**TASK**
Set out the lines as a numbered list, from the start of the records through the line containing "Как понять, что у вас настоящая", leaving out any blank lines.

· · · ·

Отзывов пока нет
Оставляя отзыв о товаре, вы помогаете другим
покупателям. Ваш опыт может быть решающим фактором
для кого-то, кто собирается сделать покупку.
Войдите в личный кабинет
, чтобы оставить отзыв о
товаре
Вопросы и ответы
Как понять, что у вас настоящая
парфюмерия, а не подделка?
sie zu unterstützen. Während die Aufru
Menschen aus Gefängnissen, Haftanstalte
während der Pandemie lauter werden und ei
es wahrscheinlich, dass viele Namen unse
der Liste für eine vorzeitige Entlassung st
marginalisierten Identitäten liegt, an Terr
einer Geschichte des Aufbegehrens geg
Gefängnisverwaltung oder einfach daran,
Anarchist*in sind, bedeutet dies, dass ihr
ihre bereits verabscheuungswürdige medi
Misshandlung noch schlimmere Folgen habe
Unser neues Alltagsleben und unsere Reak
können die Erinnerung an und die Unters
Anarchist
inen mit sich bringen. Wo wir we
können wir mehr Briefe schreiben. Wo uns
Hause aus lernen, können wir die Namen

· · · ·

**YOUR RESPONSE**
1. Отзывов пока нет
2. Оставляя отзыв о товаре, вы помогаете другим
3. покупателям. Ваш опыт может быть решающим фактором
4. для кого-то, кто собирается сделать покупку.
5. Войдите в личный кабинет
6. , чтобы оставить отзыв о
7. товаре
8. Вопросы и ответы
9. Как понять, что у вас настоящая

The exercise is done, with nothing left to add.